En 2005, le plaquage cathédrale est encore autorisé mais un incident entre Brian O’Driscoll et Tana Umaga va pousser les instances à modifier la règle du plaquage.
C’est un événement incontournable de la première décennie du 21ème siècle. Emmenés par Brian O’Driscoll, les Lions Britanniques et Irlandais partent en tournée en Nouvelle-Zélande avec en point d’orgue trois tests matches face aux mythiques All Blacks. Les meilleurs joueurs de l’Hémisphère Nord contre la meilleure équipe de l’Hémisphère Sud. Pendant toute la semaine avant le premier test, la tension est montée crescendo. Face au All Blacks d’Umaga, de McCaw et de Carter, les Lions veulent sortir le grand jeu. En réponse au haka, ils se positionnent sur la largeur du terrain derrière leur capitaine Brian O’Driscoll. Le ton est donné.
Le coup d’envoi vient juste d’être tapé par Dan Carter quand survient l’incident qui va faire entrer cette tournée dans l’histoire de notre sport. Quarante secondes de jeu, les All Blacks sont à l’attaque. O’Driscoll tente de faire la loi dans un regroupement, mais Umaga et Mealamu en décident autrement. Ils le soulèvent avant de le faire lourdement basculer vers le sol. Si les images ne permettent pas de se rendre compte de la violence du choc, le diagnostique est sans appel. L’épaule est luxée, cinq mois d’arrêt. Le capitaine Brian O’Driscoll quitte ses partenaires après moins d’une minute dans le premier test. Pas encore conscient de la dangerosité du professionnalisme, le rugby permet encore ce genre de gestes en 2005. Umaga et Mealamu s’en sortent sans être sanctionnés ni pendant la rencontre, ni par la suite.
Le « speargate »
Furieux d’avoir perdu leur capitaine si tôt et de l’absence de sanction, les Lions organisent une conférence de presse pour dénoncer cette expédition punitive sur l’irlandais. Photos, vidéos tout est fait pour mettre en exergue le geste des néo-zélandais. Dans les îles britanniques, le scandale prend une immense ampleur. Les critiques se concentrent sur Tana Umaga accusé d’avoir visé volontairement O’Driscoll et de ne pas avoir pris de ses nouvelles à l’issue de la rencontre. Des supporters viennent même assister à un entrainement des All Blacks avec une banderole qualifiant le geste d’Umaga de délibéré et de honteux. : Cette affaire prend tellement d’envergure qu’elle a droit à son propre nom : le Speargate en référence au plaquage cathédrale nommé « Spear tackle » outre-Manche. Une semaine plus tard, la tension au Westpac Stadium de Wellington est palpable. Le 2ème test match commence par un haka intense couvert par les chants des supporters britanniques et irlandais venus en nombre.
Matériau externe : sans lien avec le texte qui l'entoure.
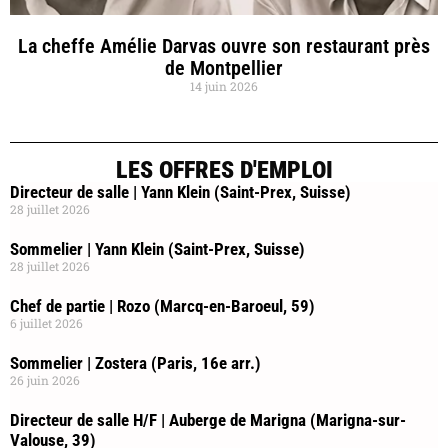
La cheffe Amélie Darvas ouvre son restaurant près
de Montpellier
14 juin 2026
LES OFFRES D'EMPLOI
Directeur de salle | Yann Klein (Saint-Prex, Suisse)
28 juillet 2026
Sommelier | Yann Klein (Saint-Prex, Suisse)
28 juillet 2026
Chef de partie | Rozo (Marcq-en-Baroeul, 59)
6 juillet 2026
Sommelier | Zostera (Paris, 16e arr.)
26 juin 2026
Directeur de salle H/F | Auberge de Marigna (Marigna-sur-
Valouse, 39)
Passablement énervés par la mise en scène de cet incident, les néo-zélandais sont revanchards. Ils encaissent rapidement un essai par Gareth Thomas avant de revenir grâce au pied de Carter puis de passer devant sur un essai d’Umaga qui venait d’être servi après une course de 60 mètres de son ouvreur. Chez les All Blacks depuis un an, Dan Carter réalise ce jour-là, l’une, si ce n’est, la plus grande performance individuelle de tous les temps avec 33 points marqués au cours de la partie. Cette victoire écrasante 48 à 18 offrent alors le gain de la série des tests matches aux All Blacks. Du côté des instances, ce plaquage cathédrale éveille les consciences. La proportion prise par cette affaire pousse l’IRB à mener des réflexions puis à revoir ses règlements pour finalement interdire ces gestes.
Umaga traite O’Driscoll de pleurnichard
Malgré la fin de cette tournée l’animosité entre ces deux hommes, connus pour leur classe sur et en dehors du terrain, aura eu la vie longue. Quelques années après l’incident, Tana Umaga taxera même son homologue irlandais de « pleurnichard » dans une autobiographie. Ce n’est qu’en 2018, soit treize années plus tard, qu’ils se retrouvent alors qu’ils s’apprêtent à faire la promotion de la plus célèbre marque de bière brune. Avant cette opération commerciale, ils décident de tout mettre à plat lors d’un diner afin de se réconcilier. L’objectif est atteint, ces deux légendes sont désormais en très bons termes.